How to do the Standing Military Press

  • Start with a barbell at shoulder height, with your hands just outside shoulder-width apart.

  • Press the barbell up until your arms are fully extended, then lower it back down to the starting position.

  • Repeat for the desired number of repetitions.

8. Dumbbell Shoulder Shrugs


Dumbbell shoulder shrugs primarily target the trapezius muscles. It's on the list because strong and developed traps contribute to overall shoulder stability and posture, which is important for both aesthetics and shoulder health.


This exercise also helps counteract the forward shoulder position often associated with modern lifestyles, promoting better shoulder alignment and health.


How to do the Dumbbell Shoulder Shrug

  • Stand with your feet shoulder-width apart and hold a pair of dumbbells at your sides.

  • Shrug your shoulders up towards your ears, squeezing your traps at the top of the movement.

  • Lower your shoulders back down to the starting position.

  • Repeat for the desired number of repetitions.


9. See Saw Press


The see-saw press is a dynamic shoulder exercise that targets the entire shoulder complex and stabilizing muscles. It's on the list because it involves a combination of pressing and stabilizing movements, promoting overall shoulder strength, stability, and muscle coordination.


How to do the See Saw Press

  • Start with a pair of dumbbells at shoulder height, palms facing each other.

  • Raise one dumbbell up towards the ceiling while simultaneously lowering the other dumbbell down towards the floor.

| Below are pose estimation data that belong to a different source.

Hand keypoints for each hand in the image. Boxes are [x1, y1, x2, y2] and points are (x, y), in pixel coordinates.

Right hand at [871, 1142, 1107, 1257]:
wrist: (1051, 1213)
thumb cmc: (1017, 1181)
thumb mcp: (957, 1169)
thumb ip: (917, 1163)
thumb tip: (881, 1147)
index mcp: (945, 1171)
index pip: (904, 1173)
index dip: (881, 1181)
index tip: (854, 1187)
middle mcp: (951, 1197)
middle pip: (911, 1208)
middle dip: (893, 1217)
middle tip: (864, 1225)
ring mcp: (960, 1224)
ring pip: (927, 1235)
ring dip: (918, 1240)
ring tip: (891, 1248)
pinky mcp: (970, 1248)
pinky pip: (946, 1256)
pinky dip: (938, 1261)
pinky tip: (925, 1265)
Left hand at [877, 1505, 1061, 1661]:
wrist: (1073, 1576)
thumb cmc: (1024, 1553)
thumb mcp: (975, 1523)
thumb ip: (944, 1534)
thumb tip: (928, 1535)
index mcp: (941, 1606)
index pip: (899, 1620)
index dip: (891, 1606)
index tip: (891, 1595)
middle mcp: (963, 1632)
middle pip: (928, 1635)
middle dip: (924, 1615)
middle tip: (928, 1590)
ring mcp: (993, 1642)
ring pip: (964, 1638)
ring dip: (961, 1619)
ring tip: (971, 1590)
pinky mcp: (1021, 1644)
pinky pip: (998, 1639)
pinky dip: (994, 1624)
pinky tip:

  • Reverse the movement, lowering the raised dumbbell while raising the lowered dumbbell.

  • Repeat for the desired number of repetitions, alternating which arm is raised and lowered.


10. Spellcaster


The spellcaster is an advanced shoulder exercise that involves a combination of lateral raises, front raises, and reverse flys. It's on the list because it provides a unique and challenging stimulus for the shoulder muscles, promoting overall shoulder development and muscle activation.


This exercise offers a different movement pattern compared to traditional shoulder exercises, adding variety to shoulder training.


How to do the Spellcaster

  • Start by holding a barbell at shoulder height with an overhand grip, palms facing down.

  • Raise the barbell up towards the ceiling, shrugging your shoulders at the top of the movement.

  • Lower the barbell back down to shoulder height, then rotate your hands so that your palms are now facing forward.

  • Press the barbell up towards the ceiling, keeping your shoulders relaxed.

  • Lower the barbell back down to shoulder height and rotate.